O governo americano descreve o PCC como a maior organização criminosa transnacional do Ocidente e alega que a facção se utiliza do sistema financeiro dos EUA para ocultar recursos provenientes do tráfico. As sanções atingem diretamente a Victory Trading Intermediação de Negócios Cobranças e Tecnologia, a Pixwave Soluções de Pagamentos, a Wave Construções Inteligentes – todas sediadas em São Paulo – e a portuguesa Avenidas Flutuantes Unipessoal.

De acordo com o Tesouro americano, Victor Henrique de Oliveira Shimada e Stella Henrique de Oliveira, apontada como sua parente e responsável pela logística de dinheiro, controlavam ou administravam essas empresas. O objetivo, segundo a acusação, era dar uma fachada de legalidade às movimentações financeiras, dificultando a rastreabilidade dos fundos. Shimada é considerado um elo crucial entre agentes do PCC na Flórida e traficantes de drogas estrangeiros.

A estrutura sob o comando de Shimada teria movimentado mais de US$ 30 milhões, o equivalente a mais de R$ 150 milhões, para o PCC na Flórida, com os valores retornando ao Brasil via criptomoedas. As sanções americanas resultam no bloqueio de bens de Shimada, de Stella de Oliveira e de suas empresas nos Estados Unidos, além de proibir transações financeiras com eles. Instituições financeiras estrangeiras com negócios relevantes com os sancionados também podem ser penalizadas.

Victor Shimada já foi condenado por lavagem de dinheiro em julho de 2025, com possibilidade de recurso. Uma de suas empresas foi utilizada para lavar R$ 35 milhões desviados de um banco. Ele chegou a ser preso, mas a medida foi substituída por cautelares.

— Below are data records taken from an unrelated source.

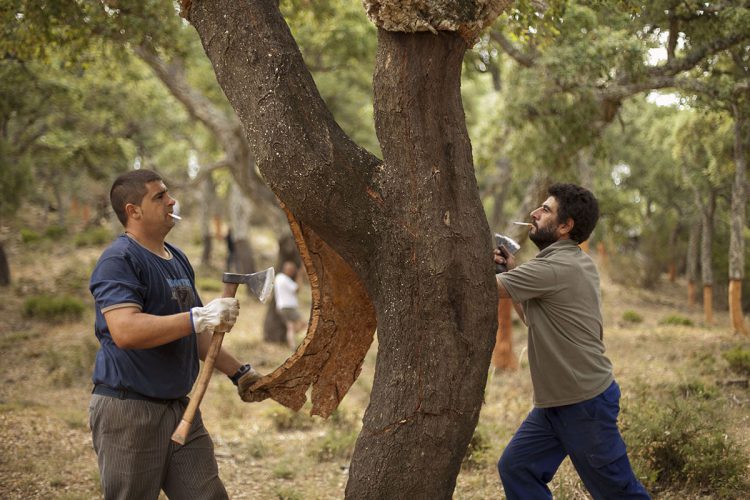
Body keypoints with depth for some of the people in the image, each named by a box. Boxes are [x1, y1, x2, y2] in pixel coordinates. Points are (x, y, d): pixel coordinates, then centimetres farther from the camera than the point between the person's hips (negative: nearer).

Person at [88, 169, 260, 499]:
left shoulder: (177, 259, 15)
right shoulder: (118, 261, -13)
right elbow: (125, 331, -28)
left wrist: (238, 372, 16)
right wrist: (200, 317, -30)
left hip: (180, 407, 8)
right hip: (127, 410, -8)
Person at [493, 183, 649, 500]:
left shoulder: (555, 268, -21)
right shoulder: (576, 262, 11)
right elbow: (532, 316, 18)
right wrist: (513, 270, 9)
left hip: (585, 403, -10)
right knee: (515, 468, 8)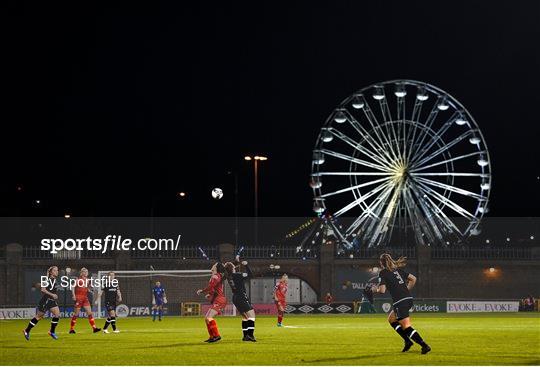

Além disso, Shimada é réu desde 2025 em um processo que investiga desvios de recursos no contrato de patrocínio entre o Corinthians e a casa de apostas Vai de Bet. Essa investigação também é citada pelo governo americano.

O ex-presidente do Corinthians, Augusto Melo, também é réu neste processo que apura o contrato de R$ 360 milhões. O caso, que já está em fase final, levou ao afastamento de Melo e outros dirigentes em maio de 2025. O Ministério Público pede uma indenização de R$ 40 milhões ao clube. Relatórios da Polícia Civil de São Paulo indicam que duas das empresas sancionadas, Victory Trading e Wave, foram usadas para lavar dinheiro desviado do Corinthians. O delegado Tiago Correia as descreve como 'empresas bolsão', criadas para abrigar recursos de origem ilícita.

As investigações apontam que os recursos lavados pelas empresas de Shimada eram destinados a uma empresa de gestão de carreira de atletas, suspeita de ligações com o PCC. Essa empresa foi mencionada na delação de Vinícius Gritzbach, morto em 2024, que também lavava dinheiro para a facção. O Corinthians afirmou que Shimada nunca trabalhou para o clube.

Em pronunciamento, a secretária Nacional de Justiça, Maria Rosa Guimarães, declarou que o governo não apoia criminosos e expressou receio quanto aos possíveis efeitos colaterais das sanções sobre terceiros e instituições financeiras brasileiras, evidenciando um dilema entre a aplicação da justiça e a proteção da economia nacional.